● **EXERCISE INSTRUCTIONS**:
Each record that follows should be duplicated exactly, except for its pictures.

-*-

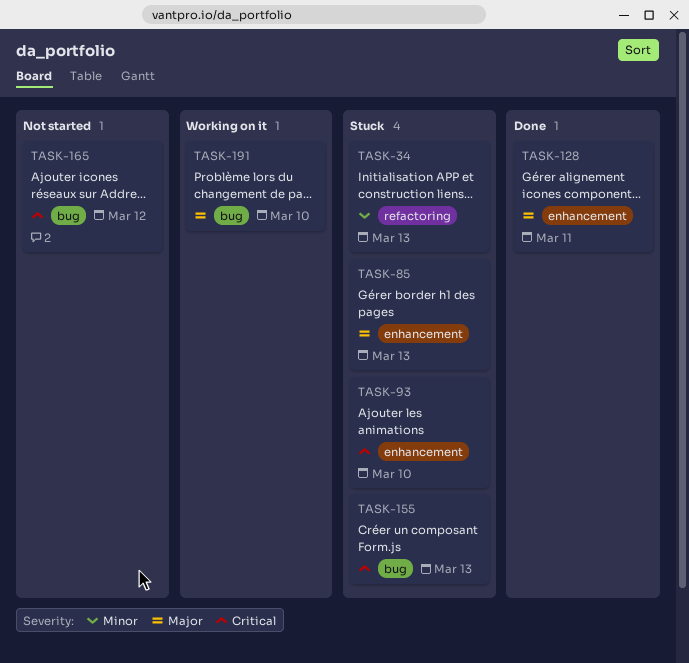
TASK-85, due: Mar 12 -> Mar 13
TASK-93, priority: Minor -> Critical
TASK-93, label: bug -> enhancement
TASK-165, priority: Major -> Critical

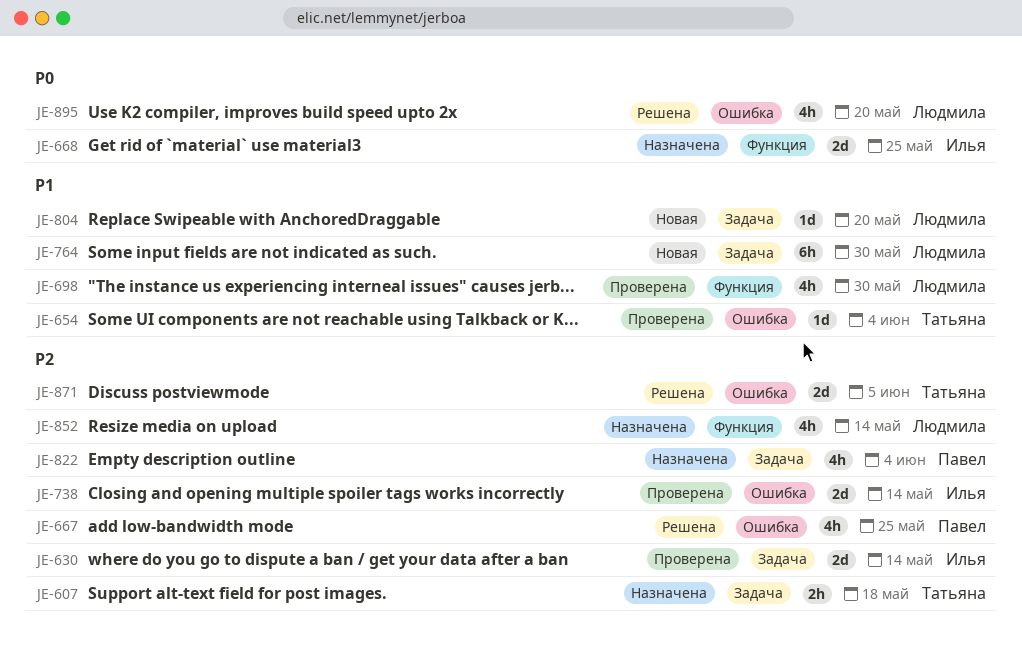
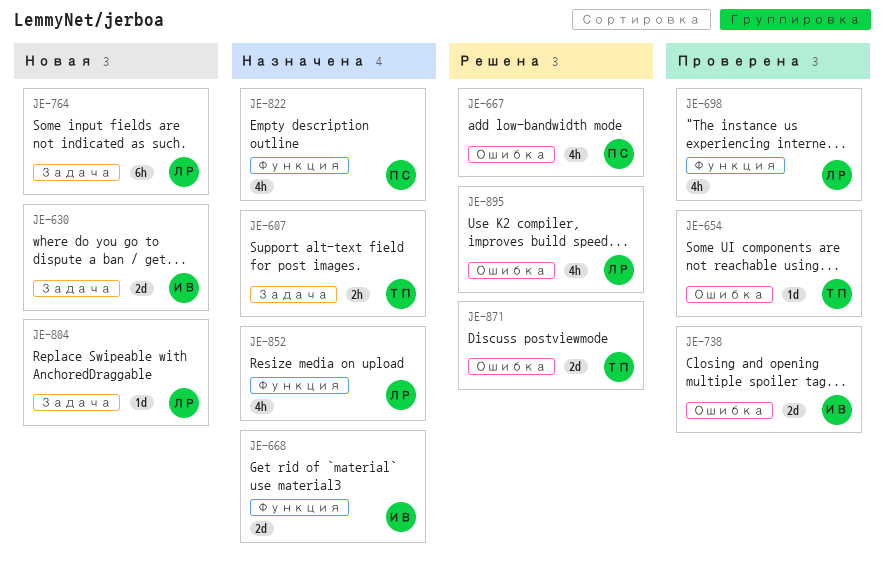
JE-630, status: Проверена -> Новая
JE-822, label: Задача -> Функция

-*-

● **ANSWER BOX**:
TASK-85, due: Mar 12 -> Mar 13
TASK-93, priority: Minor -> Critical
TASK-93, label: bug -> enhancement
TASK-165, priority: Major -> Critical

JE-630, status: Проверена -> Новая
JE-822, label: Задача -> Функция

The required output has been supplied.